The new kind of family
The other side of the waiting story features same sex couples keen to have their own families and yet hemmed in by laws and myriad regulations. But increasingly, Plan B families, (a term coined, as Boggs says, by the sociologist Martha Ertman in her book Love’s Promises), set up the uncommon way, via adoption, ART, family blending, same-sex or single parenting, are a viable option. Some of them, whose stories Boggs narrates, have found a way to work around the system.
Todd and Gabe, who married after the Obergefell decision, opted for gestational surrogacy to have their own baby. With North Carolina’s laws being daunting, they chose an Israeli firm, Tammuz International, which offered a somewhat complicated gestational surrogacy option, factoring in Israel’s own strict laws relating to surrogacy. So it involved egg donations in South Africa, an Indian woman who travelled to Nepal as a surrogate, and medical services in Nepal. It might read as an example of globalisation at its most extreme and it does.
The firm appears in some sections of a documentary on surrogacy titled Google Baby, and it’s clear to Boggs that with surrogacy, “there are no rules and everything is rushed”. As some sections of the documentary reveal, It is clear that at times the women who offer themselves as surrogates are forced to go along, and it is the men who make the decisions.
The shadowy world of surrogacy
The experience in Nepal is well documented in an NPR story, where newborn babies, who also survived the earthquake of April 2015 thanks to efforts of local nurses, were airlifted to safety by Israel with their adoptive parents while little was done to secure the lives of the surrogates – Indian women who survived the quake but were left behind in Kathmandu.
It is this vulnerability that makes the surrogacy scenario so exploitative.
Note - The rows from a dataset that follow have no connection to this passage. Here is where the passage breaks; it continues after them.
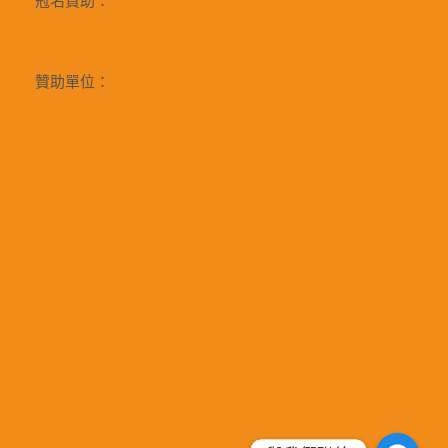
冠名贊助：
贊助單位：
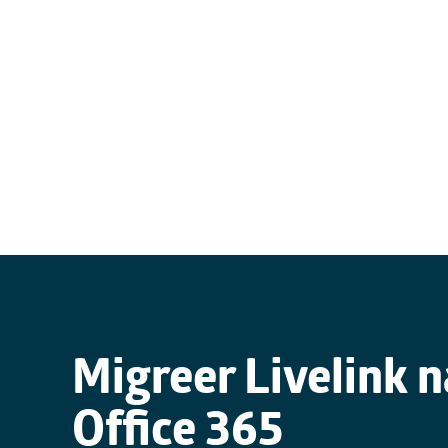
Migreer Livelink 
Office 365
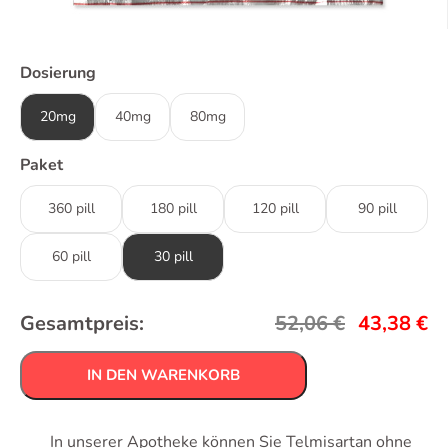
Dosierung
20mg
40mg
80mg
Paket
360 pill
180 pill
120 pill
90 pill
60 pill
30 pill
Gesamtpreis:
52,06
€
43,38
€
IN DEN WARENKORB
In unserer Apotheke können Sie Telmisartan ohne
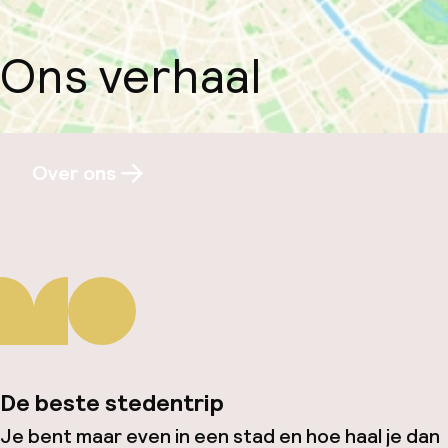
Ons verhaal
Over ons
De beste stedentrip
Je bent maar even in een stad en hoe haal je dan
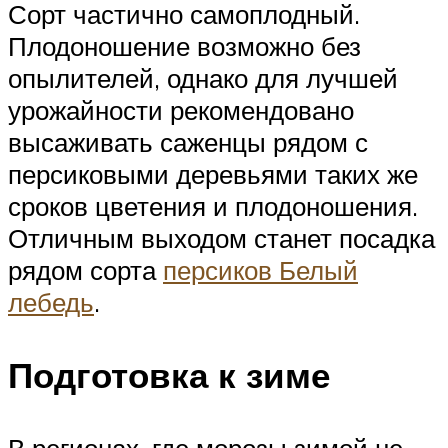
Сорт частично самоплодный.
Плодоношение возможно без
опылителей, однако для лучшей
урожайности рекомендовано
высаживать саженцы рядом с
персиковыми деревьями таких же
сроков цветения и плодоношения.
Отличным выходом станет посадка
рядом сорта
персиков Белый
лебедь
.
Подготовка к зиме
В регионах, где морозы зимой не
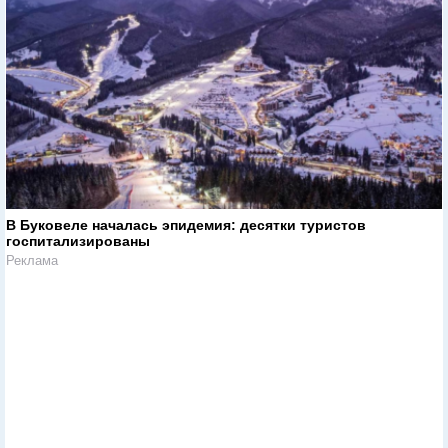
В Буковеле началась эпидемия: десятки туристов
госпитализированы
Реклама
It made countries like Thailand, Nepal and, more recently, India, take steps to ban commercial surrogacy. Such measures, especially in the Indian instance, as Gita Aravamudan has detailed, are more reactive than helpful. Rather than ensuring more checks on agencies that provide services and associated ones that thrive on medical tourism, altruistic surrogacy will now be available only to heterosexual couples in India, and those married for five years.
The ART industry is also discriminatory within the US, where treatments and insurance coverage are clearly more easily available to a certain demographic group (white, upper class American) than others. African-Americans, especially the less well off in this group, Boggs narrates, are at times discouraged and often have little recourse but to “folk medicine”.
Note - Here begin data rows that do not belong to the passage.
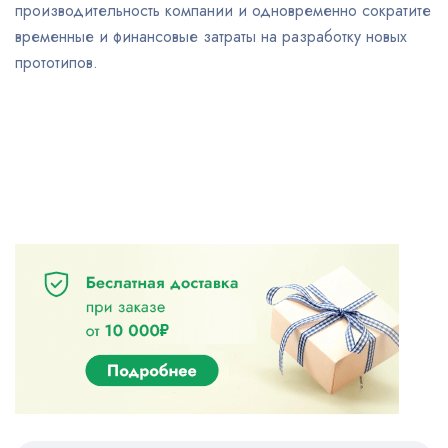
производительность компании и одновременно сократите
временные и финансовые затраты на разработку новых
прототипов.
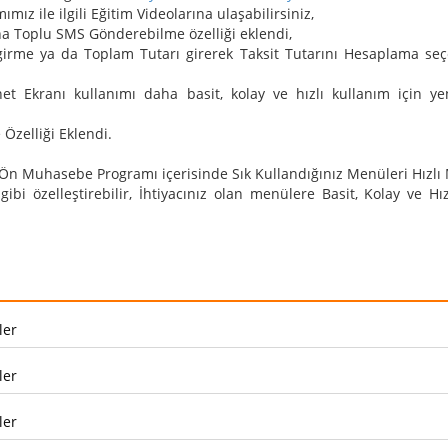
ız ile ilgili Eğitim Videolarına ulaşabilirsiniz,
 Toplu SMS Gönderebilme özelliği eklendi,
nı girme ya da Toplam Tutarı girerek Taksit Tutarını Hesaplama se
net Ekranı kullanımı daha basit, kolay ve hızlı kullanım için y
 Özelliği Eklendi.
 Ön Muhasebe Programı içerisinde Sık Kullandığınız Menüleri Hızl
ibi özelleştirebilir, İhtiyacınız olan menülere Basit, Kolay ve Hız
ler
ler
ler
This goes for same-sex couples too, given that some states have religious liberty laws in place that enable institutions to deny access/service to some. That “medicine indeed serves as a gatekeeper” is a story familiar in the Indian scenario as well, considering that ART appears to be more “easily accessed” by celebrity couples in the film world and in politics.
A short scene in the film Google Baby has an obstetrician coldly asking a weeping woman in a Delhi clinic if she is happy, while some distance away, lies her newborn surrogate baby. As critics of the Indian government’s new proposed law have pointed out, it’s not clear if the law will safeguard the mother’s rights or even the child’s.
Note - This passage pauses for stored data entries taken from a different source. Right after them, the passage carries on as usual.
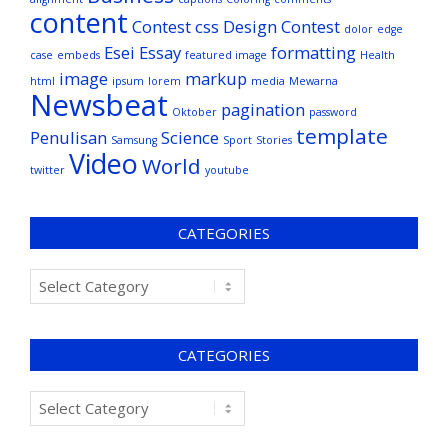
content
Contest
css
Design Contest
dolor
edge
Esei
Essay
formatting
case
embeds
featured image
Health
image
markup
html
ipsum
lorem
media
Mewarna
Newsbeat
pagination
Oktober
password
template
Penulisan
Science
Samsung
Sport
Stories
Video
World
twitter
youtube
CATEGORIES
CATEGORIES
ART can be empowering, as it hopes to foil the limitations of the human body. It is also born of the changing notions of marriage, of what families can be, and of parenthood. Such definitions will only change, and laws and regulations – for marriage and parenthood can no longer be simply defined by what is natural – need to be fair too.
The Art of Waiting: On Fertility, Medicine and Motherhood, Belle Boggs, Graywolf Press.